Equity Indexes: Recession Gauge and Loftiest Levels

equity indexes: First-quarter gross domestic product the official scorecard of the economy's health comes at a sensitive time for Wall Street investors, who have pushed equity values higher, shaking off sluggish domestic growth and the inversion of the yield curve last month a reliable recession gauge, according to Market Watch. Against that backdrop, equity indexes have drifted to their loftiest levels in six months, with bears arguing that it's only a matter of time before an economic slowdown enveloping much of the rest of the world takes hold in the U.S., while bullish investors see few impediments to further gains if the Federal Reserve keeps its interest-rate hike plans on hold for the near term.
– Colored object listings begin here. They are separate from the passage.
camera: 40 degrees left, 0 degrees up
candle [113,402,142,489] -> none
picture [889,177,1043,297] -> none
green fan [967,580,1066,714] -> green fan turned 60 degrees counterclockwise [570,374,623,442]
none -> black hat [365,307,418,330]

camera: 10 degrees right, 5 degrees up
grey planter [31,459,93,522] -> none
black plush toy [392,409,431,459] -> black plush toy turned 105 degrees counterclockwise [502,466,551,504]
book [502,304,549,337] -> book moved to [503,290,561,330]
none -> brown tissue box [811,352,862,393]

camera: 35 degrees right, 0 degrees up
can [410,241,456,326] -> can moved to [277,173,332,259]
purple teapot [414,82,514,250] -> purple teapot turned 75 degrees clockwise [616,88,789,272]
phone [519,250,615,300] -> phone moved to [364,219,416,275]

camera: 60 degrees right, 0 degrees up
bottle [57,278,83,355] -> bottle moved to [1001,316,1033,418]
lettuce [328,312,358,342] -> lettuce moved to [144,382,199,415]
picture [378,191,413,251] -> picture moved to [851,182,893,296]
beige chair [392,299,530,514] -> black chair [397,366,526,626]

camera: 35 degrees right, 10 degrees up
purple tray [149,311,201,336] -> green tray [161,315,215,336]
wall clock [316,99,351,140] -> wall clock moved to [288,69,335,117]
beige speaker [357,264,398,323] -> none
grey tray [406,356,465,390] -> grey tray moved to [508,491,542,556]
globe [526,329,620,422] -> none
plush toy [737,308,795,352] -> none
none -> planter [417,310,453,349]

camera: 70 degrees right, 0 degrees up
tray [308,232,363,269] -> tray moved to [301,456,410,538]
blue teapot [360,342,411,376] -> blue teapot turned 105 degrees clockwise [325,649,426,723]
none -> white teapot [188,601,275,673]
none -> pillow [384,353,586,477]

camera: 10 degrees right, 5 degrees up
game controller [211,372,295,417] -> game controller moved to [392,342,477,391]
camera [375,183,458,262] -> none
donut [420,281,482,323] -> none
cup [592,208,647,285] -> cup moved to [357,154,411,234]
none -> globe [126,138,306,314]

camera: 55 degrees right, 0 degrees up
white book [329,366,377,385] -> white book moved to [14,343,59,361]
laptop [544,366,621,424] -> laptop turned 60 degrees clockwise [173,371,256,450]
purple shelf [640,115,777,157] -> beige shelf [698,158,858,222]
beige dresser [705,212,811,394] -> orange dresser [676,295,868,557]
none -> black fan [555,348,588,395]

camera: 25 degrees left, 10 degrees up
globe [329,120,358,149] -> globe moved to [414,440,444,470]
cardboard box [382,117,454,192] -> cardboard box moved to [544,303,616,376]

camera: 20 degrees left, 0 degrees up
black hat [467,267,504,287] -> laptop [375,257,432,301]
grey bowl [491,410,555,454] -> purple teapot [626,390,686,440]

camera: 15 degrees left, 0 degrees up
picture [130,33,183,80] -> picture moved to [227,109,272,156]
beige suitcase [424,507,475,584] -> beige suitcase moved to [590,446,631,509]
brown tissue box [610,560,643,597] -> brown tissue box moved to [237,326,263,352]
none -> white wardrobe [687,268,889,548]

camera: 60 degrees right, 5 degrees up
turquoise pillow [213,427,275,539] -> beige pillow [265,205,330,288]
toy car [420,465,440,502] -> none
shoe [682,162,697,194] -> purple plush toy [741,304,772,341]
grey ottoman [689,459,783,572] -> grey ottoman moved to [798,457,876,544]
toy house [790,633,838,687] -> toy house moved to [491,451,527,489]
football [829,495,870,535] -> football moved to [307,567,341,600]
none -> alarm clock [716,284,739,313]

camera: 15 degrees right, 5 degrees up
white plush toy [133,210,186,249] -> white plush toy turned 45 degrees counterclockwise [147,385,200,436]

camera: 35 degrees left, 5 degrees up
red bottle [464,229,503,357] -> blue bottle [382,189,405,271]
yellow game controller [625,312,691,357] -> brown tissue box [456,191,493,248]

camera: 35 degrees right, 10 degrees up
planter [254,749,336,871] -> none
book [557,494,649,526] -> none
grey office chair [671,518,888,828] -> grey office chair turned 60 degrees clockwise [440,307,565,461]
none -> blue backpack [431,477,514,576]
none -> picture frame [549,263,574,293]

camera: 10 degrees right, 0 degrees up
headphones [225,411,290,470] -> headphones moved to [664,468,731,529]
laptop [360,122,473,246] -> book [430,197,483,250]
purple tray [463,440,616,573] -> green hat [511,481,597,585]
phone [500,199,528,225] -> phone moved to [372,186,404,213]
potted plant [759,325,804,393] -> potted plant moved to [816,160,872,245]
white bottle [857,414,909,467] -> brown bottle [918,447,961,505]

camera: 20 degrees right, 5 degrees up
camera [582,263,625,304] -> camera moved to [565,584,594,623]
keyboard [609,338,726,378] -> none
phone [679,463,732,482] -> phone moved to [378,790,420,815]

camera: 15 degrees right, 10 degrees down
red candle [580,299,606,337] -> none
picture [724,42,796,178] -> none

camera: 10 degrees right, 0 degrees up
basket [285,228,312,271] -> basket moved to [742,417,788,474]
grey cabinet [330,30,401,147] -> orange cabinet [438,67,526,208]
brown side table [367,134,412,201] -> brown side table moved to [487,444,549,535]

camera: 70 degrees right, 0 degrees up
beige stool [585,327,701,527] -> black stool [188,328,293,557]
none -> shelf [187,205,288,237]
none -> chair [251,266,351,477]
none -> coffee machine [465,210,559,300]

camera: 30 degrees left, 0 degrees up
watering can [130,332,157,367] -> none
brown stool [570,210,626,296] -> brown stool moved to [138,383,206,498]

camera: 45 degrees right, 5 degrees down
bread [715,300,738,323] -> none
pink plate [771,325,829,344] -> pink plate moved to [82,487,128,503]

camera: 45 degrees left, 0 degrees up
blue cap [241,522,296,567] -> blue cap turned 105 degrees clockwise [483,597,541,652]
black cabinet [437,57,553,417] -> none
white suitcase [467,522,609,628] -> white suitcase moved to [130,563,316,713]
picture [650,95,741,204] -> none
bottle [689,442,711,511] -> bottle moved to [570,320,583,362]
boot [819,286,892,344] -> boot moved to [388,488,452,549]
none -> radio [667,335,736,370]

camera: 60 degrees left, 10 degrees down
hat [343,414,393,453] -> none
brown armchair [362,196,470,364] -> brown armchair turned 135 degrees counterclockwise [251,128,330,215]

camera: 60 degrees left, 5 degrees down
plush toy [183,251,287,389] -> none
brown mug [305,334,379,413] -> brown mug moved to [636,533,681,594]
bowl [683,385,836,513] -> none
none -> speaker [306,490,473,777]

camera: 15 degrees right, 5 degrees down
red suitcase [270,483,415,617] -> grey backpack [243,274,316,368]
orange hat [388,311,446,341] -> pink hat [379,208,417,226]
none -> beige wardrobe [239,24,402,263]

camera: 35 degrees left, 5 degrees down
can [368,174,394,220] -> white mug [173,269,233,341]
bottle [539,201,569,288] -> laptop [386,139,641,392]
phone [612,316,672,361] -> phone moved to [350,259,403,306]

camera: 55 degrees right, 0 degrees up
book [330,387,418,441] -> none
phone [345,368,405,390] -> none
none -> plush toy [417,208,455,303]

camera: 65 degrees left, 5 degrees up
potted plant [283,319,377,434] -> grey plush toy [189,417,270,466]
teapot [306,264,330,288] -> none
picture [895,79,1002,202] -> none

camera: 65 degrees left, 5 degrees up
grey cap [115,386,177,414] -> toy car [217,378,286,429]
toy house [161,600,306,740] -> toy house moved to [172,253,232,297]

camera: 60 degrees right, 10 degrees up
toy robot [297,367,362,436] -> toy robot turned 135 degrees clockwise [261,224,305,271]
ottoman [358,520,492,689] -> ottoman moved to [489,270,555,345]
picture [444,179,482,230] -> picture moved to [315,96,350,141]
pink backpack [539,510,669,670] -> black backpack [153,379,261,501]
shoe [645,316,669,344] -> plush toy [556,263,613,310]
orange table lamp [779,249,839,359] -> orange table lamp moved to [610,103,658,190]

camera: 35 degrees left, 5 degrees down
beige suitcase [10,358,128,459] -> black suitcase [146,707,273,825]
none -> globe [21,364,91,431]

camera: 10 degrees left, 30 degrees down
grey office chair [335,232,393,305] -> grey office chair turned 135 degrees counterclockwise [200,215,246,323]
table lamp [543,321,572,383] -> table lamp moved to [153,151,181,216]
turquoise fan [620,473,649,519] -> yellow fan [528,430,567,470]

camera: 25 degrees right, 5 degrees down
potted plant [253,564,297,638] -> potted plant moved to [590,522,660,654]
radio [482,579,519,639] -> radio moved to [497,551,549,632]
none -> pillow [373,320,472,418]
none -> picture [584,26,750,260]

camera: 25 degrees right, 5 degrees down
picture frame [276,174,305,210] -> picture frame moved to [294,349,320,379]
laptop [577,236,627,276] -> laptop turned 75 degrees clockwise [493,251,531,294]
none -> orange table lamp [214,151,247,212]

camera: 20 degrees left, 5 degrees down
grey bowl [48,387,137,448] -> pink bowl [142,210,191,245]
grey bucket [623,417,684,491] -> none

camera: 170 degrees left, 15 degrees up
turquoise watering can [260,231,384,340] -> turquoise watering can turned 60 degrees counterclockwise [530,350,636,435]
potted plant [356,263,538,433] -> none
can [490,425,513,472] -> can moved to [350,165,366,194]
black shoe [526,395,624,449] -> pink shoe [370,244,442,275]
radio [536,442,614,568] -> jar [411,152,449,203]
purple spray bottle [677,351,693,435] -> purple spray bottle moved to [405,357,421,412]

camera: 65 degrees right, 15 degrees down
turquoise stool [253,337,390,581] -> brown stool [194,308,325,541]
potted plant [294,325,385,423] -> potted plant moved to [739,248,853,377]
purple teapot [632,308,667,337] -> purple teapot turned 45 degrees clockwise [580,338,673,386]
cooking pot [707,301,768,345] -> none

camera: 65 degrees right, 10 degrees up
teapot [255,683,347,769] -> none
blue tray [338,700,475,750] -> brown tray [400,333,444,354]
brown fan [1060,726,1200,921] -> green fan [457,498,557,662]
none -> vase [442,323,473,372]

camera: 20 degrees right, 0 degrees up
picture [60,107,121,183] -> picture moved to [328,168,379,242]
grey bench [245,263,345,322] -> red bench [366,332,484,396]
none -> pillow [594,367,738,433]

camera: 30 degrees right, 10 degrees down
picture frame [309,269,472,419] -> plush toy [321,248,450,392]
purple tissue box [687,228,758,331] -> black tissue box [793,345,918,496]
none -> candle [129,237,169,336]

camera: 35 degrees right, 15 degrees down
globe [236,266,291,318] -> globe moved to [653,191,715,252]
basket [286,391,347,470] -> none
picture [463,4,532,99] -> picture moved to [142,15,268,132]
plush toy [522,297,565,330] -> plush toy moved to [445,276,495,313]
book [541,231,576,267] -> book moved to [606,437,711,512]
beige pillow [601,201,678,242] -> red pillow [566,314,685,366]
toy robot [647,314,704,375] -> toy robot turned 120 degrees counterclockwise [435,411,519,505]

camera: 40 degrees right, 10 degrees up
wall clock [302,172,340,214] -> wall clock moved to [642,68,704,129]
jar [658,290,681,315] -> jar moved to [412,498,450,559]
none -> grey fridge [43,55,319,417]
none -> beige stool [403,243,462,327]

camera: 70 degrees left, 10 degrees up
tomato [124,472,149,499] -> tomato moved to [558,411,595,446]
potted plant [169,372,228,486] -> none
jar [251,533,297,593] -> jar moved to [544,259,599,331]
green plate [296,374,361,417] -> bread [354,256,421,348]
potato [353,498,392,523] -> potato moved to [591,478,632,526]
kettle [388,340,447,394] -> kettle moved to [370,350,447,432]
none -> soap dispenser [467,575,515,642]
A first reading of U.S. economic performance in the first three months of 2019 is set to be released next Friday. The soft-landing scenario is playing out for the global economy and it is difficult at this point to see any risks on the horizon that are big enough to drag the U.S. into a recession, wrote Torsten Sl k, chief economist at Deutsche Bank, in a Thursday research note. Nicholas Colas, co-founder of market research firm Data Trek, said sufficient economic momentum to support earnings growth will be the key US equities clearly like this outlook, as long as it comes with enough economic growth to deliver earnings growth in 2H 2019, Colas wrote in a Friday research note, referring to the market's belief that there won't be a rate hike by the Fed over the several months. This backdrop of no recession and stable growth and low inflation and low rates is bullish for risky assets, in particular equities, he said. (news.financializer.com). As reported in the news.